== GIVEN ENTRIES ==
*****
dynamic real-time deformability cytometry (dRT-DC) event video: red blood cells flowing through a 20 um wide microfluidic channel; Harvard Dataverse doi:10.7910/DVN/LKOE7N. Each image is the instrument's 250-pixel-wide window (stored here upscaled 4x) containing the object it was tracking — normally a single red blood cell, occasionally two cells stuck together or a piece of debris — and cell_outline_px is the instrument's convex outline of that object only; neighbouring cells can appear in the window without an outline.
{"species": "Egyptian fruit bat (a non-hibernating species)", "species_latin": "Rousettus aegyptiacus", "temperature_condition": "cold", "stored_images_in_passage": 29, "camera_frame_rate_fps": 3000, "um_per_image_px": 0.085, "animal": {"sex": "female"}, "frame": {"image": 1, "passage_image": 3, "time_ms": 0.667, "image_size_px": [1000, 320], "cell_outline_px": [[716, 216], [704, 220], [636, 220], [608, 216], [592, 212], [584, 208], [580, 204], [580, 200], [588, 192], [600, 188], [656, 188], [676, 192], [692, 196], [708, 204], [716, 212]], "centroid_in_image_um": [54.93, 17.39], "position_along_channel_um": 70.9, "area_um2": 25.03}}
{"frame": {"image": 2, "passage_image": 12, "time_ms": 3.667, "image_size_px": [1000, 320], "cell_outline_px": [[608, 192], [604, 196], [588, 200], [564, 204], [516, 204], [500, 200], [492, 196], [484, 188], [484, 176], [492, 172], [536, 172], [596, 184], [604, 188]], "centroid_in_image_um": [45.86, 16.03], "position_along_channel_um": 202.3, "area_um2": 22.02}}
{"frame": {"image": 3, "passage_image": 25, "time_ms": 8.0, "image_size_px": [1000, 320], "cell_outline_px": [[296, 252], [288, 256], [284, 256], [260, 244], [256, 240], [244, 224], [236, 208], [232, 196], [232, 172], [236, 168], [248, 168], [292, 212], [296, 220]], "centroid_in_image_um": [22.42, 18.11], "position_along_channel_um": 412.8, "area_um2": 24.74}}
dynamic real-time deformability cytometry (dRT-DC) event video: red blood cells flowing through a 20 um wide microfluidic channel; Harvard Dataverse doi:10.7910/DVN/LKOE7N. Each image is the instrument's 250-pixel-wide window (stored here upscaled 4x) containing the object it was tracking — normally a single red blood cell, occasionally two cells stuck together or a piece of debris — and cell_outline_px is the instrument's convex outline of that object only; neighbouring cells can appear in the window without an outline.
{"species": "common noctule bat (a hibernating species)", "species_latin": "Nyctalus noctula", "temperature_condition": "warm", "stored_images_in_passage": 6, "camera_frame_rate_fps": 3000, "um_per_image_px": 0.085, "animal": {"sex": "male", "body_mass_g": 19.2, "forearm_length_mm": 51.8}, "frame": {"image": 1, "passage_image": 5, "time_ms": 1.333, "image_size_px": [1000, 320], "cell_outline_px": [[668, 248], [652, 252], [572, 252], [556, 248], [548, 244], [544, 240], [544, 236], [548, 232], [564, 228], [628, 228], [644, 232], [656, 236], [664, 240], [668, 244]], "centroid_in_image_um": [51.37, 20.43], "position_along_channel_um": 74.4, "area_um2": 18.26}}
*****
== OBJECTIVE ==
Please output every record, keeping each line exact.

== WRITTEN SOLUTION ==
dynamic real-time deformability cytometry (dRT-DC) event video: red blood cells flowing through a 20 um wide microfluidic channel; Harvard Dataverse doi:10.7910/DVN/LKOE7N. Each image is the instrument's 250-pixel-wide window (stored here upscaled 4x) containing the object it was tracking — normally a single red blood cell, occasionally two cells stuck together or a piece of debris — and cell_outline_px is the instrument's convex outline of that object only; neighbouring cells can appear in the window without an outline.
{"species": "Egyptian fruit bat (a non-hibernating species)", "species_latin": "Rousettus aegyptiacus", "temperature_condition": "cold", "stored_images_in_passage": 29, "camera_frame_rate_fps": 3000, "um_per_image_px": 0.085, "animal": {"sex": "female"}, "frame": {"image": 1, "passage_image": 3, "time_ms": 0.667, "image_size_px": [1000, 320], "cell_outline_px": [[716, 216], [704, 220], [636, 220], [608, 216], [592, 212], [584, 208], [580, 204], [580, 200], [588, 192], [600, 188], [656, 188], [676, 192], [692, 196], [708, 204], [716, 212]], "centroid_in_image_um": [54.93, 17.39], "position_along_channel_um": 70.9, "area_um2": 25.03}}
{"frame": {"image": 2, "passage_image": 12, "time_ms": 3.667, "image_size_px": [1000, 320], "cell_outline_px": [[608, 192], [604, 196], [588, 200], [564, 204], [516, 204], [500, 200], [492, 196], [484, 188], [484, 176], [492, 172], [536, 172], [596, 184], [604, 188]], "centroid_in_image_um": [45.86, 16.03], "position_along_channel_um": 202.3, "area_um2": 22.02}}
{"frame": {"image": 3, "passage_image": 25, "time_ms": 8.0, "image_size_px": [1000, 320], "cell_outline_px": [[296, 252], [288, 256], [284, 256], [260, 244], [256, 240], [244, 224], [236, 208], [232, 196], [232, 172], [236, 168], [248, 168], [292, 212], [296, 220]], "centroid_in_image_um": [22.42, 18.11], "position_along_channel_um": 412.8, "area_um2": 24.74}}
dynamic real-time deformability cytometry (dRT-DC) event video: red blood cells flowing through a 20 um wide microfluidic channel; Harvard Dataverse doi:10.7910/DVN/LKOE7N. Each image is the instrument's 250-pixel-wide window (stored here upscaled 4x) containing the object it was tracking — normally a single red blood cell, occasionally two cells stuck together or a piece of debris — and cell_outline_px is the instrument's convex outline of that object only; neighbouring cells can appear in the window without an outline.
{"species": "common noctule bat (a hibernating species)", "species_latin": "Nyctalus noctula", "temperature_condition": "warm", "stored_images_in_passage": 6, "camera_frame_rate_fps": 3000, "um_per_image_px": 0.085, "animal": {"sex": "male", "body_mass_g": 19.2, "forearm_length_mm": 51.8}, "frame": {"image": 1, "passage_image": 5, "time_ms": 1.333, "image_size_px": [1000, 320], "cell_outline_px": [[668, 248], [652, 252], [572, 252], [556, 248], [548, 244], [544, 240], [544, 236], [548, 232], [564, 228], [628, 228], [644, 232], [656, 236], [664, 240], [668, 244]], "centroid_in_image_um": [51.37, 20.43], "position_along_channel_um": 74.4, "area_um2": 18.26}}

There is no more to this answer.